Affordability and access issues around expensive drugs
Patient Impact: Copay Card Limits
The challenge of affording life-saving specialty medications remains a pressing issue for many patients, exemplified by the experience of Jayant Mishra of Mission Viejo, California. In 2025, Jayant developed a progressive medical condition characterized by scaly, itchy red patches requiring an expensive, specialized drug therapy to manage symptoms and prevent further deterioration. Initially, a pharmaceutical copay assistance card enabled him to access this costly treatment, easing his financial burden and providing crucial relief.
The Promise and Fragility of Copay Assistance
Copay cards are intended to reduce out-of-pocket expenses for patients prescribed high-cost medications, often making otherwise inaccessible treatments affordable in the short term. For Jayant, this assistance was a lifeline—without it, he might never have started therapy. However, copay cards come with inherent limitations:
- Usage Caps and Eligibility Restrictions: Many programs limit total benefits or impose strict eligibility criteria, making sustained support uncertain.
- Sudden Program Discontinuation: Changes in funding, insurer policies, or manufacturer decisions can abruptly end assistance, as happened in Jayant’s case.
- Temporary Nature of Relief: These cards are stopgap measures rather than permanent solutions, leaving patients vulnerable once benefits expire.
When Jayant’s copay card program was restricted and ultimately discontinued, he faced the full retail cost of his medication—an amount he could not afford. This financial strain jeopardized his adherence to the therapy regimen, increasing risks of dose reductions, delayed refills, or complete cessation of treatment. The consequences of such interruptions are severe, often triggering disease progression, heightened hospitalizations, and ultimately greater overall healthcare costs.
Systemic Implications Highlighted by Individual Struggles
Jayant’s ordeal is far from unique and reveals broader systemic flaws in the financing and accessibility of specialty drugs:
- Reliance on Temporary, Unstable Support Mechanisms: Patients depend heavily on copay assistance that may vanish without warning.
- Adherence and Health Outcome Risks: Financial barriers directly impact medication adherence, worsening health trajectories.
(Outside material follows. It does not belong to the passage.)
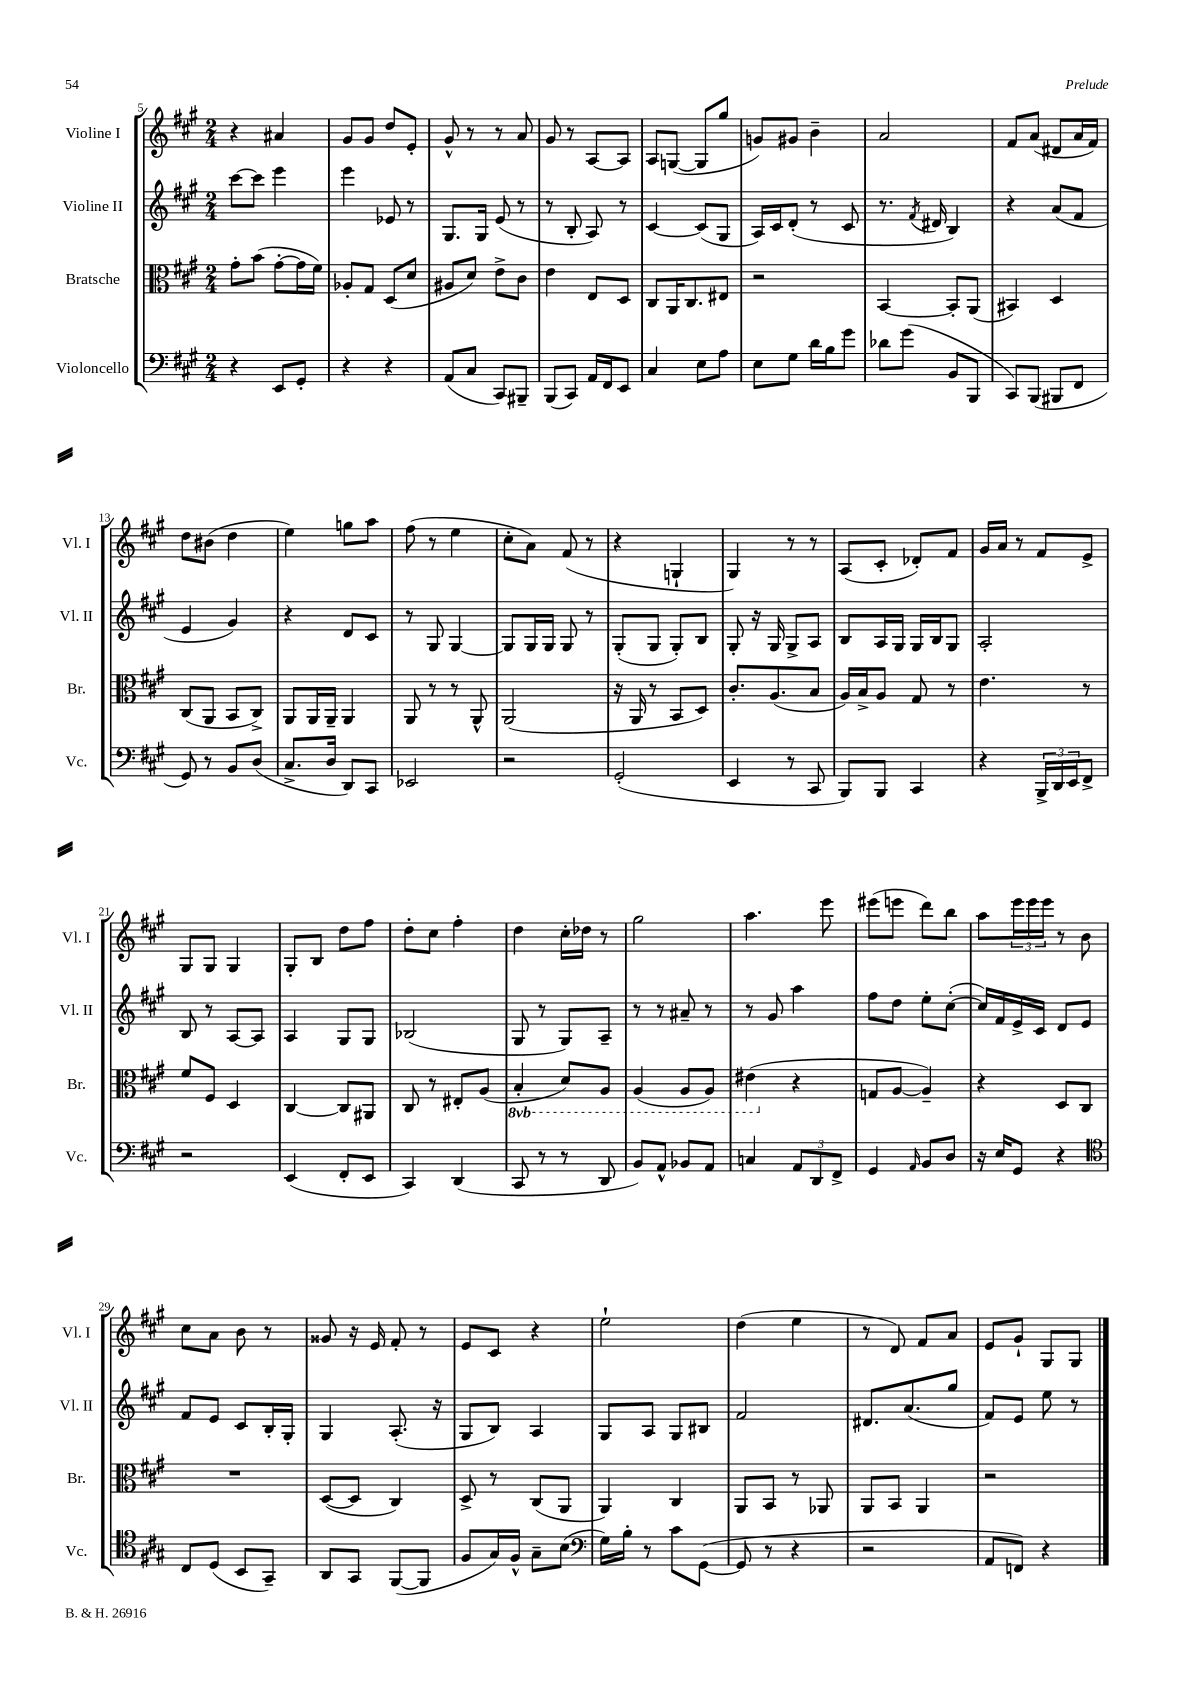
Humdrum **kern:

- Economic Paradox: While copay cards reduce immediate out-of-pocket costs, interruptions in therapy may lead to more expensive healthcare utilization downstream.
These challenges underscore the urgent need for more sustainable and predictable affordability solutions.
Emerging Developments Offer Hope for Long-Term Change
Amid these affordability struggles, promising industry advancements could reshape access to expensive therapies. A notable recent development is Amgen Inc.’s completion of a Phase 3 trial for ABP 206, a biosimilar candidate to Bristol-Myers Squibb’s Opdivo (nivolumab), a widely used but costly immunotherapy drug.
- What This Means: Biosimilars are designed to be clinically equivalent to branded biologics but typically enter the market at lower prices, offering a pathway to reduce drug costs over time.
- Potential Impact: Successful biosimilars like ABP 206 could significantly increase competition, driving down prices and expanding patient access to vital treatments.
- Industry Momentum: Amgen’s progress reflects a broader push to develop biosimilars for high-cost specialty drugs, which could alleviate some of the financial pressures faced by patients like Jayant.
While such innovations signal progress, they do not immediately solve the affordability crisis. Stable patient support programs, greater pricing transparency, and innovative payment models—such as value-based agreements or subscription payment plans—are still essential to bridge gaps in access now.
Looking Forward: Addressing the Affordability Gap
Jayant Mishra’s story remains a poignant reminder of the fragility of current patient assistance mechanisms and the high stakes involved when they fail. To ensure that cost does not become a barrier to life-saving therapies, stakeholders must:
- Develop Durable Affordability Programs: Programs with predictable, long-term funding and clear eligibility to prevent sudden loss of support.
- Enhance Drug Pricing Transparency: Policies that clarify how prices are set and how discounts or assistance are applied.
- Encourage Innovative Payment Models: Approaches that share financial risk between manufacturers, payers, and patients, aligning costs with clinical outcomes.
- Support Biosimilar Adoption: Facilitate regulatory pathways and market uptake to lower biologic drug prices sustainably.
In conclusion, while copay cards offer important short-term relief, they are insufficient as a standalone solution. Industry advancements like Amgen’s biosimilar candidate provide promising avenues for reducing drug costs in the future, but comprehensive systemic reforms are critical to ensure patients like Jayant can consistently afford and adhere to essential therapies without jeopardizing their health.